The number of fifteen year old is important as it is used to divide adults from youth in the census (see lateron). The ward population data set cuts based on 5 years and hence does not cut between youth and adults. For reference, the total number of fifteen year old is read in here.

In [None]:
def read_borough_population_data(url):
    """Reads census 2011 demographic data on borough level from the London data store."""
    r = requests.get(url)
    df = pd.read_excel(
        io.BytesIO(r.content), 
        sheetname='Persons',
        skiprows=[0],
        header=[0]
    )
    df.drop(df.columns[[0, 2]], axis=1, inplace=True)
    df.drop([0, 34, 35, 36, 37, 38], axis=0, inplace=True)
    df.rename(columns={'Unnamed: 1': 'ward'}, inplace=True)
    df.set_index('ward', inplace=True)
    df = df.astype(np.int16)
    return df

In [None]:
total_fifteen_haringey = read_borough_population_data(LONDON_CENSUS_BOROUGH_POPULATION_URL).ix['Haringey', 15]
total_fifteen_haringey

### Read Economic Data

In [None]:
qualification_data = read_census_file(LONDON_CENSUS_QUALIFICATION_URL, QUALIFICATION_FILE_PATH)

In [None]:
qualification_data.columns

In [None]:
assert qualification_data.sum().sum() == usual_residents.ix[:, '15 to 19':].sum().sum() - total_fifteen_haringey

Qualification data is available for every usual resident starting from age 16. Unfortunately there is no data available on how many residents are older or younger than 16 (only 15) in the ward population data set.
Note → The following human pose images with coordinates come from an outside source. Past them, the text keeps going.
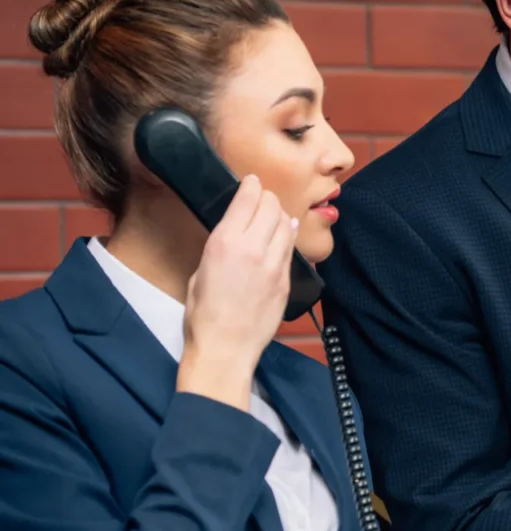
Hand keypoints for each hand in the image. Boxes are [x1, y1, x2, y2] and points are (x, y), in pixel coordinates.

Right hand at [177, 175, 296, 411]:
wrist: (226, 348)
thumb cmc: (203, 315)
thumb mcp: (200, 271)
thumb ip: (220, 247)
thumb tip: (232, 233)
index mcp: (224, 243)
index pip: (247, 199)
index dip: (251, 186)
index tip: (251, 182)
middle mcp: (252, 248)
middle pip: (271, 206)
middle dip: (267, 198)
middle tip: (261, 200)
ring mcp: (274, 264)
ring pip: (286, 223)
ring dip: (279, 215)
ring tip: (272, 216)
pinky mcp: (286, 279)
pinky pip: (291, 247)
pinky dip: (287, 236)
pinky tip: (283, 234)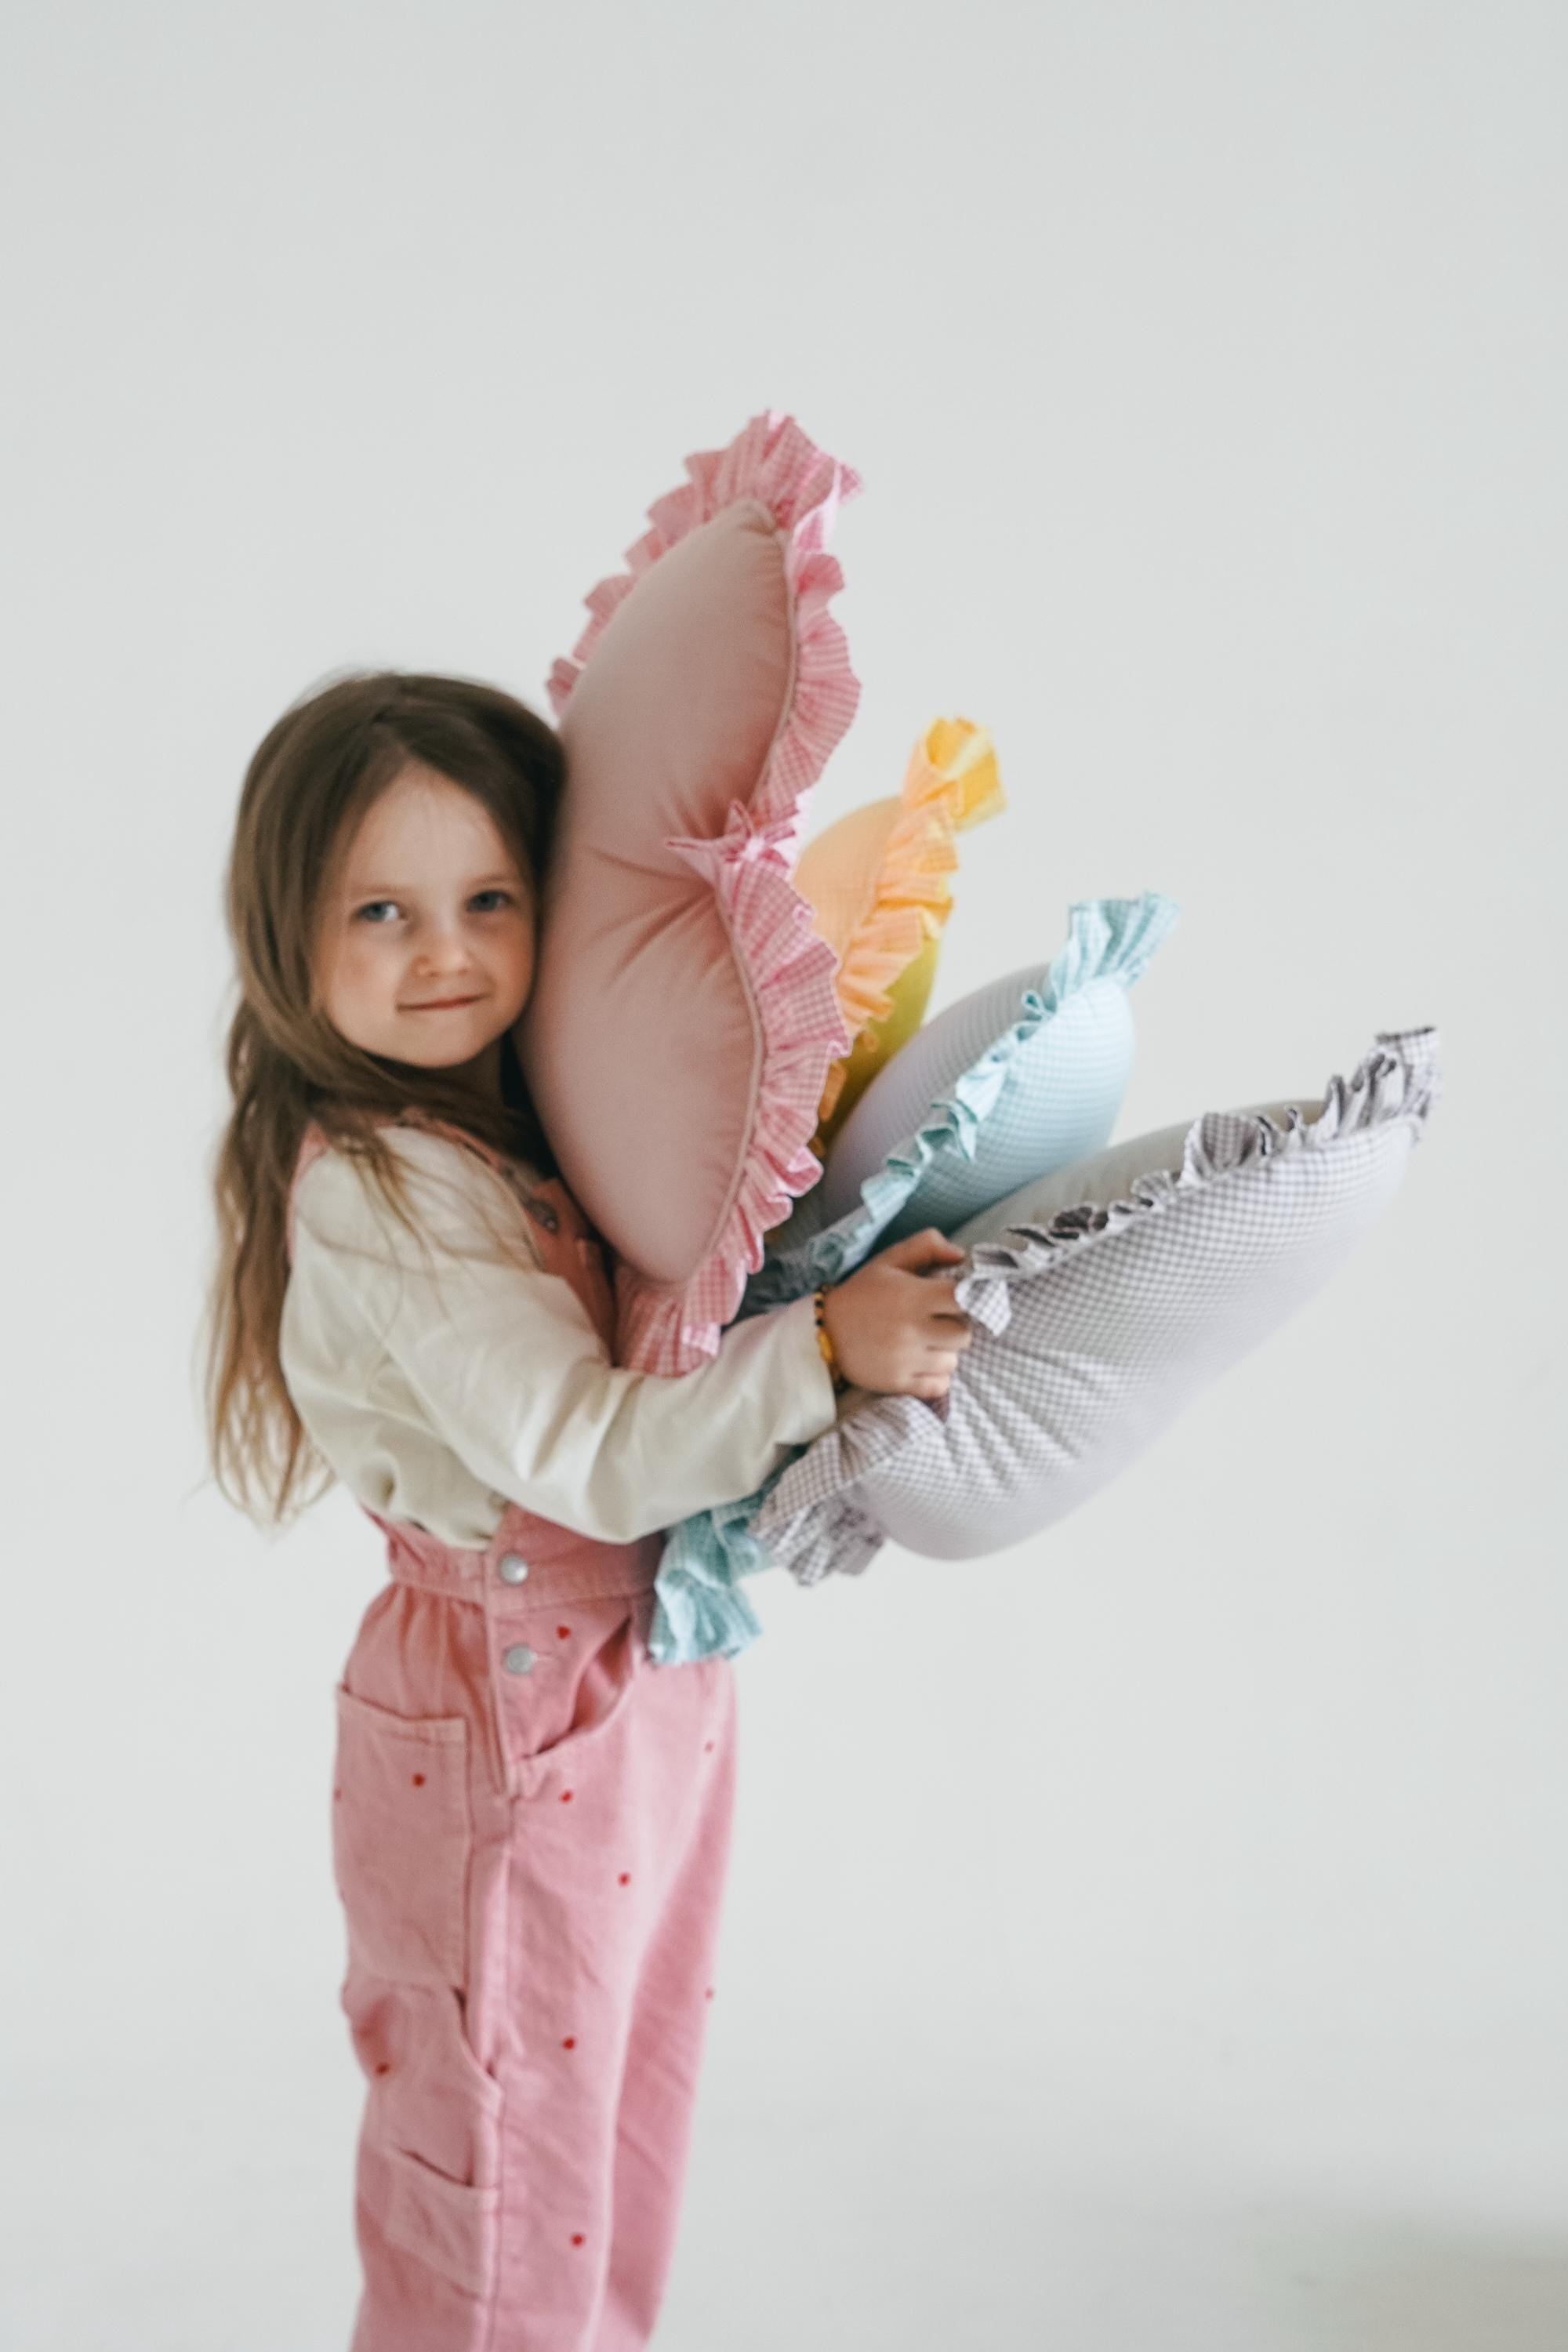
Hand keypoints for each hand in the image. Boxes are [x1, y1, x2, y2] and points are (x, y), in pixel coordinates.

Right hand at [820, 1228, 973, 1399]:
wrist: (822, 1332)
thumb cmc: (861, 1293)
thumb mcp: (889, 1260)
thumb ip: (927, 1245)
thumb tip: (961, 1255)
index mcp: (912, 1297)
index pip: (965, 1299)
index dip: (969, 1299)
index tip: (958, 1299)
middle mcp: (912, 1331)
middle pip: (964, 1335)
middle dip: (956, 1327)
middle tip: (939, 1322)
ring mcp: (906, 1360)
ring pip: (953, 1362)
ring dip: (945, 1352)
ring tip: (926, 1343)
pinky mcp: (898, 1383)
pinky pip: (939, 1385)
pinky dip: (936, 1376)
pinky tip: (922, 1363)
But obviously, we can infer the number of residents below 16 from the qualification data.

In [None]:
younger_than_sixteen = usual_residents.sum(axis=1) - qualification_data.sum(axis=1)
younger_than_sixteen.name = 'usual residents below 16'
younger_than_sixteen.sum()

In [None]:
usual_residents_age_fifteen = younger_than_sixteen - usual_residents.ix[:, :'10 to 14'].sum(axis=1)
usual_residents_age_fifteen.name = 'usual residents age 16'
assert usual_residents_age_fifteen.sum() == total_fifteen_haringey

In [None]:
labour_data = read_census_file(LONDON_CENSUS_LABOUR_URL, LABOUR_FILE_PATH)
labour_data.drop(labour_data.columns[10:], axis=1, inplace=True)
labour_data.columns

In [None]:
assert labour_data.sum().sum() == usual_residents.ix[:, '15 to 19':'70 to 74'].sum().sum() - total_fifteen_haringey

Labour data is available for every usual resident between age 16 and 74.